> _Records for the task_:
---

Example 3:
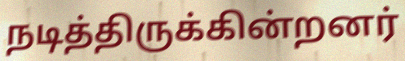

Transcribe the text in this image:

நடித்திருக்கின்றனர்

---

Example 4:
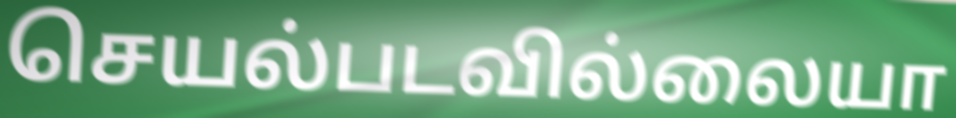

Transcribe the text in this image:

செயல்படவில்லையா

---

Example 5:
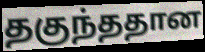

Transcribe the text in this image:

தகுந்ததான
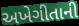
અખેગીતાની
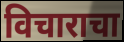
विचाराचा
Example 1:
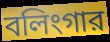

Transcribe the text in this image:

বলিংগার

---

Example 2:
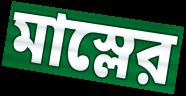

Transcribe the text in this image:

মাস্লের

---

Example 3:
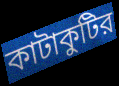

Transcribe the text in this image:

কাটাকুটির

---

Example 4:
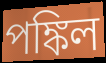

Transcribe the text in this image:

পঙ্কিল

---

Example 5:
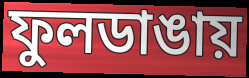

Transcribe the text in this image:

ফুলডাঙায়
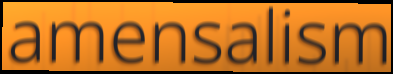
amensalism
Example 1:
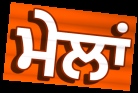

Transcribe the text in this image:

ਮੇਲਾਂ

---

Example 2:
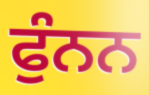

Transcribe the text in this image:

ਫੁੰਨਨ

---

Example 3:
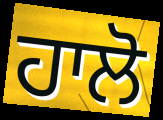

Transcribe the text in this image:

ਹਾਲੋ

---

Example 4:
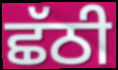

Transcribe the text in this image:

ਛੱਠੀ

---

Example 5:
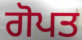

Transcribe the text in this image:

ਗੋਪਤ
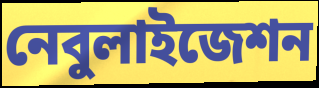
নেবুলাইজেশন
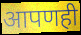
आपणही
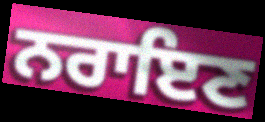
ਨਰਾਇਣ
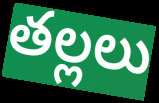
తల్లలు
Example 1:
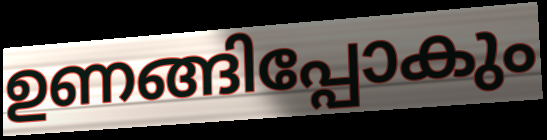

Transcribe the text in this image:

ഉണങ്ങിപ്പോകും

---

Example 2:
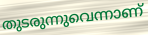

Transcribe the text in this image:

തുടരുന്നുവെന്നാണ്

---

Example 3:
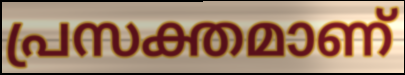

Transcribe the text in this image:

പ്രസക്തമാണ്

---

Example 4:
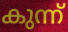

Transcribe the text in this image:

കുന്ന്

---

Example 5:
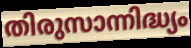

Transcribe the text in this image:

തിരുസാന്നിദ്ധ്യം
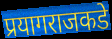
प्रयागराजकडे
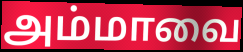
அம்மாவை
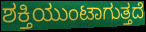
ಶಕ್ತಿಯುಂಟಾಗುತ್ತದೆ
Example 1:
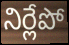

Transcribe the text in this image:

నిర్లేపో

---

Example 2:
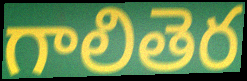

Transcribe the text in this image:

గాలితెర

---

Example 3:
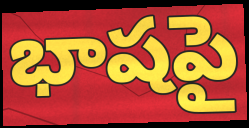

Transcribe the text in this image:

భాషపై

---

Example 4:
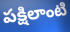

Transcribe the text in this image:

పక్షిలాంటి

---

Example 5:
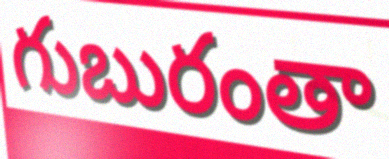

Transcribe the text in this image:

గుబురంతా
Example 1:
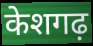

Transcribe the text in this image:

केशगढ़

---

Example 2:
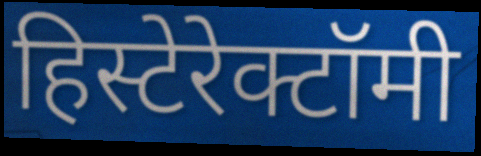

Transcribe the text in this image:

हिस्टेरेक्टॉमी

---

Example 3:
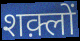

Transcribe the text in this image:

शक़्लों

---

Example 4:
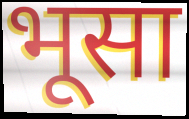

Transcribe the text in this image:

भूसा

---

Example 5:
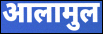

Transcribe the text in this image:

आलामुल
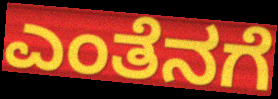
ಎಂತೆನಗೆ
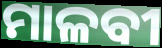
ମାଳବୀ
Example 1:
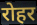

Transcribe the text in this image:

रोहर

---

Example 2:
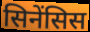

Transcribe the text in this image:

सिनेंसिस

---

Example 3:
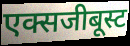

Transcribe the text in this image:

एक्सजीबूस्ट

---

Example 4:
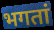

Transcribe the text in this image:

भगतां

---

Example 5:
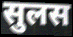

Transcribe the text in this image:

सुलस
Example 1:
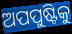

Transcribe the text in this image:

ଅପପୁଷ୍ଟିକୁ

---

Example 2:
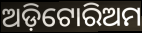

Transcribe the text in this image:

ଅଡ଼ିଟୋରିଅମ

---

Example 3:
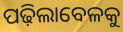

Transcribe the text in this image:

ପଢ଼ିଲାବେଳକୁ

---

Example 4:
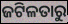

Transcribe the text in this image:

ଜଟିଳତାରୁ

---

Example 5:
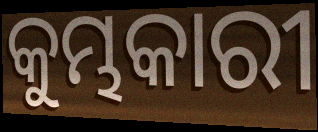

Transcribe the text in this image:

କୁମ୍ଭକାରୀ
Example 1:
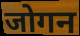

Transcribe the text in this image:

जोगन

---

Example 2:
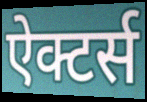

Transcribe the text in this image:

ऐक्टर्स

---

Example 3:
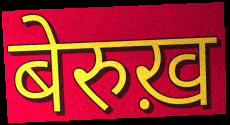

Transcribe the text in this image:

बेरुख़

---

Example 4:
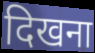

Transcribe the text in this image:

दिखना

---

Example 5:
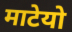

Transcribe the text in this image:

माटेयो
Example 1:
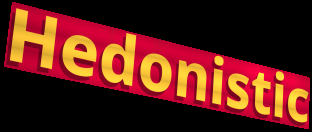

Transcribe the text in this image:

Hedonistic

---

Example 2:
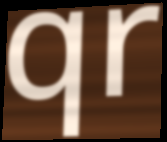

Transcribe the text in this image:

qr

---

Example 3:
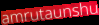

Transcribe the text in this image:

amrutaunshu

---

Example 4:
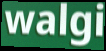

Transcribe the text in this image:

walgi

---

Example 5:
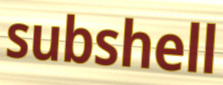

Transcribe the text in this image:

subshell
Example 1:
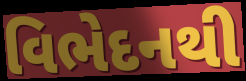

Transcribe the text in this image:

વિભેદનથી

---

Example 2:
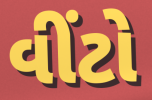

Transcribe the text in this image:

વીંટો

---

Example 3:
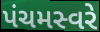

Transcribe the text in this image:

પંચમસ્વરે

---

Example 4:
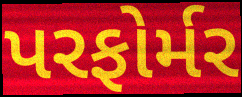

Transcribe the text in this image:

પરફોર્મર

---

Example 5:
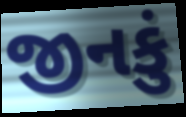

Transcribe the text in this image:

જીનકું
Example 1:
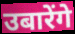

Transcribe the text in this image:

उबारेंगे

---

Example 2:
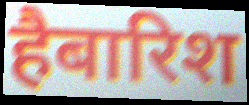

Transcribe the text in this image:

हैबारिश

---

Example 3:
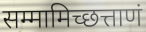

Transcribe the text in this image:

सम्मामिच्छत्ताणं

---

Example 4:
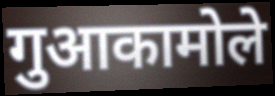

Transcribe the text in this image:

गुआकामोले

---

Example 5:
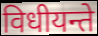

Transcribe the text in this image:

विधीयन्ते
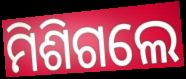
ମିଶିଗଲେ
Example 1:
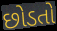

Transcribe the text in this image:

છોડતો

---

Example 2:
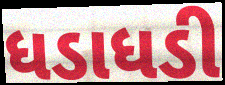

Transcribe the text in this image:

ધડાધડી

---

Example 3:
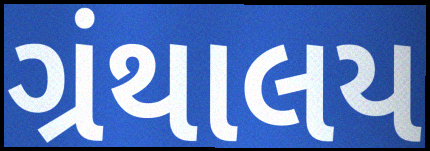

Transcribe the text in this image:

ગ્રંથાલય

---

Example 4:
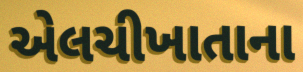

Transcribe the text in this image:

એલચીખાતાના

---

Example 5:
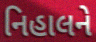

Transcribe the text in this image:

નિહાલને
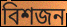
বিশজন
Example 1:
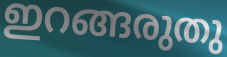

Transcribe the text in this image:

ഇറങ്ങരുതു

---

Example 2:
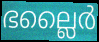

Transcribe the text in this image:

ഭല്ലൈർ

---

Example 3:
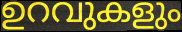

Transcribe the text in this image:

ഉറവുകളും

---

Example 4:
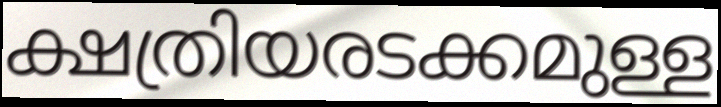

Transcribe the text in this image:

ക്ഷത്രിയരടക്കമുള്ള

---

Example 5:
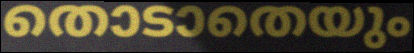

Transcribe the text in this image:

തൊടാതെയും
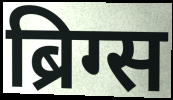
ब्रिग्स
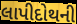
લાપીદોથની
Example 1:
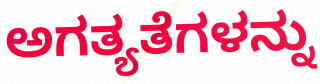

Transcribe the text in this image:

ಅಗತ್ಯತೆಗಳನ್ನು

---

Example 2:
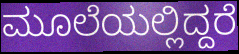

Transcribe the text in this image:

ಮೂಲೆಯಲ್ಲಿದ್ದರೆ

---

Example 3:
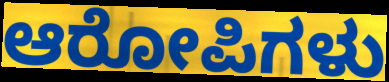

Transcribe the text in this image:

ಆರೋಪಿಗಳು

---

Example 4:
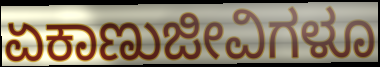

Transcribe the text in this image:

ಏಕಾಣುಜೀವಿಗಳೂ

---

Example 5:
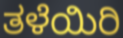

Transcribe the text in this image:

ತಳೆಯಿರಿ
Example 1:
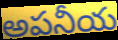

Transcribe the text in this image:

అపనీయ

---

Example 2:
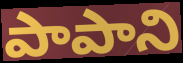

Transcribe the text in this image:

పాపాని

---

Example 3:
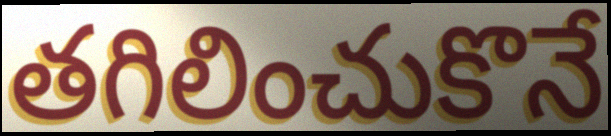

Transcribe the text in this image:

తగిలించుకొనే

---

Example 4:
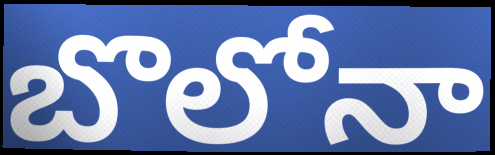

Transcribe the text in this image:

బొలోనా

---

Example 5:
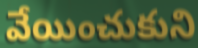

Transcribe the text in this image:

> _Exercise prompt_: Copy out the listing exactly as it stands, but not the pictures.

> _Expected answer_:
---

Example 3:

Transcribe the text in this image:

நடித்திருக்கின்றனர்

---

Example 4:

Transcribe the text in this image:

செயல்படவில்லையா

---

Example 5:

Transcribe the text in this image:

தகுந்ததான
અખેગીતાની
विचाराचा
Example 1:

Transcribe the text in this image:

বলিংগার

---

Example 2:

Transcribe the text in this image:

মাস্লের

---

Example 3:

Transcribe the text in this image:

কাটাকুটির

---

Example 4:

Transcribe the text in this image:

পঙ্কিল

---

Example 5:

Transcribe the text in this image:

ফুলডাঙায়
amensalism
Example 1:

Transcribe the text in this image:

ਮੇਲਾਂ

---

Example 2:

Transcribe the text in this image:

ਫੁੰਨਨ

---

Example 3:

Transcribe the text in this image:

ਹਾਲੋ

---

Example 4:

Transcribe the text in this image:

ਛੱਠੀ

---

Example 5:

Transcribe the text in this image:

ਗੋਪਤ
নেবুলাইজেশন
आपणही
ਨਰਾਇਣ
తల్లలు
Example 1:

Transcribe the text in this image:

ഉണങ്ങിപ്പോകും

---

Example 2:

Transcribe the text in this image:

തുടരുന്നുവെന്നാണ്

---

Example 3:

Transcribe the text in this image:

പ്രസക്തമാണ്

---

Example 4:

Transcribe the text in this image:

കുന്ന്

---

Example 5:

Transcribe the text in this image:

തിരുസാന്നിദ്ധ്യം
प्रयागराजकडे
அம்மாவை
ಶಕ್ತಿಯುಂಟಾಗುತ್ತದೆ
Example 1:

Transcribe the text in this image:

నిర్లేపో

---

Example 2:

Transcribe the text in this image:

గాలితెర

---

Example 3:

Transcribe the text in this image:

భాషపై

---

Example 4:

Transcribe the text in this image:

పక్షిలాంటి

---

Example 5:

Transcribe the text in this image:

గుబురంతా
Example 1:

Transcribe the text in this image:

केशगढ़

---

Example 2:

Transcribe the text in this image:

हिस्टेरेक्टॉमी

---

Example 3:

Transcribe the text in this image:

शक़्लों

---

Example 4:

Transcribe the text in this image:

भूसा

---

Example 5:

Transcribe the text in this image:

आलामुल
ಎಂತೆನಗೆ
ମାଳବୀ
Example 1:

Transcribe the text in this image:

रोहर

---

Example 2:

Transcribe the text in this image:

सिनेंसिस

---

Example 3:

Transcribe the text in this image:

एक्सजीबूस्ट

---

Example 4:

Transcribe the text in this image:

भगतां

---

Example 5:

Transcribe the text in this image:

सुलस
Example 1:

Transcribe the text in this image:

ଅପପୁଷ୍ଟିକୁ

---

Example 2:

Transcribe the text in this image:

ଅଡ଼ିଟୋରିଅମ

---

Example 3:

Transcribe the text in this image:

ପଢ଼ିଲାବେଳକୁ

---

Example 4:

Transcribe the text in this image:

ଜଟିଳତାରୁ

---

Example 5:

Transcribe the text in this image:

କୁମ୍ଭକାରୀ
Example 1:

Transcribe the text in this image:

जोगन

---

Example 2:

Transcribe the text in this image:

ऐक्टर्स

---

Example 3:

Transcribe the text in this image:

बेरुख़

---

Example 4:

Transcribe the text in this image:

दिखना

---

Example 5:

Transcribe the text in this image:

माटेयो
Example 1:

Transcribe the text in this image:

Hedonistic

---

Example 2:

Transcribe the text in this image:

qr

---

Example 3:

Transcribe the text in this image:

amrutaunshu

---

Example 4:

Transcribe the text in this image:

walgi

---

Example 5:

Transcribe the text in this image:

subshell
Example 1:

Transcribe the text in this image:

વિભેદનથી

---

Example 2:

Transcribe the text in this image:

વીંટો

---

Example 3:

Transcribe the text in this image:

પંચમસ્વરે

---

Example 4:

Transcribe the text in this image:

પરફોર્મર

---

Example 5:

Transcribe the text in this image:

જીનકું
Example 1:

Transcribe the text in this image:

उबारेंगे

---

Example 2:

Transcribe the text in this image:

हैबारिश

---

Example 3:

Transcribe the text in this image:

सम्मामिच्छत्ताणं

---

Example 4:

Transcribe the text in this image:

गुआकामोले

---

Example 5:

Transcribe the text in this image:

विधीयन्ते
ମିଶିଗଲେ
Example 1:

Transcribe the text in this image:

છોડતો

---

Example 2:

Transcribe the text in this image:

ધડાધડી

---

Example 3:

Transcribe the text in this image:

ગ્રંથાલય

---

Example 4:

Transcribe the text in this image:

એલચીખાતાના

---

Example 5:

Transcribe the text in this image:

નિહાલને
বিশজন
Example 1:

Transcribe the text in this image:

ഇറങ്ങരുതു

---

Example 2:

Transcribe the text in this image:

ഭല്ലൈർ

---

Example 3:

Transcribe the text in this image:

ഉറവുകളും

---

Example 4:

Transcribe the text in this image:

ക്ഷത്രിയരടക്കമുള്ള

---

Example 5:

Transcribe the text in this image:

തൊടാതെയും
ब्रिग्स
લાપીદોથની
Example 1:

Transcribe the text in this image:

ಅಗತ್ಯತೆಗಳನ್ನು

---

Example 2:

Transcribe the text in this image:

ಮೂಲೆಯಲ್ಲಿದ್ದರೆ

---

Example 3:

Transcribe the text in this image:

ಆರೋಪಿಗಳು

---

Example 4:

Transcribe the text in this image:

ಏಕಾಣುಜೀವಿಗಳೂ

---

Example 5:

Transcribe the text in this image:

ತಳೆಯಿರಿ
Example 1:

Transcribe the text in this image:

అపనీయ

---

Example 2:

Transcribe the text in this image:

పాపాని

---

Example 3:

Transcribe the text in this image:

తగిలించుకొనే

---

Example 4:

Transcribe the text in this image:

బొలోనా

---

Example 5:

Transcribe the text in this image:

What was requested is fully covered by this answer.